__Required action A__.
Repeat the text read from every entry that comes after the mailing-list post, word for word, leaving out the pictures.

Quick Links

Re: Bulk Insert and Index use

From:	Rudi Starcevic <tech(at)wildcash(dot)com>
To:	pgsql-performance(at)postgresql(dot)org
Subject:	Re: Bulk Insert and Index use
Date:	2004-08-11 03:33:33
Message-ID:	4119938D.6000609@wildcash.com
Views:	Whole Thread \| Raw Message \| Download mbox \| Resend email
Thread:
Lists:	pgsql-performance

Hi Jim,

Thanks for your time.

> If the bulk load has the possibility of duplicating data

Yes, each row will require either:

a) One SELECT + One INSERT
or
b) One SELECT + One UPDATE

I did think of using more than one table, ie. temp table.
As each month worth of data is added I expect to see
a change from lots of INSERTS to lots of UPDATES.

Perhaps when the UPDATES become more dominant it would
be best to start using Indexes.

While INSERTS are more prevelant perhaps a seq. scan is better.

I guess of all the options available it boils down to which
is quicker for my data: index or sequential scan.

Many thanks.

Jim J wrote:

> If the bulk load has the possibility of duplicating data, then you need
> to change methods. Try bulk loading into a temp table, index it like
> the original, eliminate the dups and merge the tables.
>
> It is also possible to do an insert from the temp table into the final
> table like:
> insert into original (x,x,x) (select temp.1, temp.2, etc from temp left
> join original on temp.street=original.street where original.street is null)
>
> Good Luck
> Jim
>
> Rudi Starcevic wrote:
>
>> Hi,
>>
>> I have a question on bulk checking, inserting into a table and
>> how best to use an index for performance.
>>
>> The data I have to work with is a monthly CD Rom csv data dump of
>> 300,000 property owners from one area/shire.
>>
>> So every CD has 300,000 odd lines, each line of data which fills the
>> 'property' table.

__Required action B__.
Duplicate the stretch of the mailing-list post above from "While INSERTS are" through "merge the tables." with no changes.

__Information supplied__.

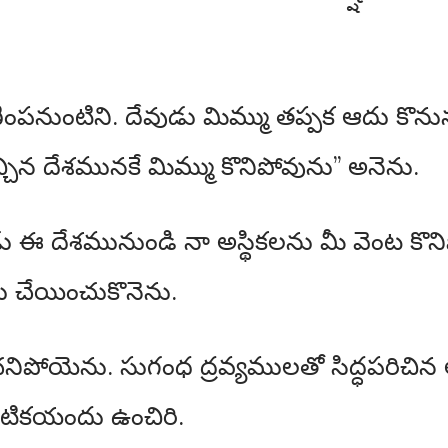
ంపనుంటిని. దేవుడు మిమ్ము తప్పక ఆదు కొ
న దేశమునకే మిమ్ము కొనిపోవును” అనెను.
డు ఈ దేశమునుండి నా అస్థికలను మీ వెంట కొ
 చేయించుకొనెను.
పోయెను. సుగంధ ద్రవ్యములతో సిద్ధపరిచ
ేటికయందు ఉంచిరి.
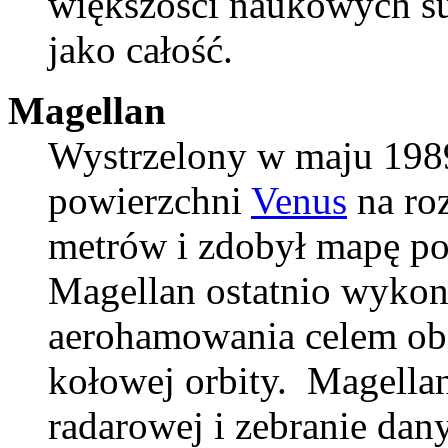
większości naukowych s
jako całość.
Magellan
Wystrzelony w maju 198
powierzchni
Venus
na roz
metrów i zdobył mapę po
Magellan ostatnio wyko
aerohamowania celem obni
kołowej orbity. Magella
radarowej i zebranie da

__Expected output A__.
ంపనుంటిని. దేవుడు మిమ్ము తప్పక ఆదు కొ
న దేశమునకే మిమ్ము కొనిపోవును” అనెను.
డు ఈ దేశమునుండి నా అస్థికలను మీ వెంట కొ
 చేయించుకొనెను.
పోయెను. సుగంధ ద్రవ్యములతో సిద్ధపరిచ
ేటికయందు ఉంచిరి.
większości naukowych s
jako całość.
Magellan
Wystrzelony w maju 198
powierzchni
Venus
na roz
metrów i zdobył mapę po
Magellan ostatnio wyko
aerohamowania celem obni
kołowej orbity. Magella
radarowej i zebranie da

__Expected output B__.
While INSERTS are more prevelant perhaps a seq. scan is better.

I guess of all the options available it boils down to which
is quicker for my data: index or sequential scan.

Many thanks.

Jim J wrote:

> If the bulk load has the possibility of duplicating data, then you need
> to change methods. Try bulk loading into a temp table, index it like
> the original, eliminate the dups and merge the tables.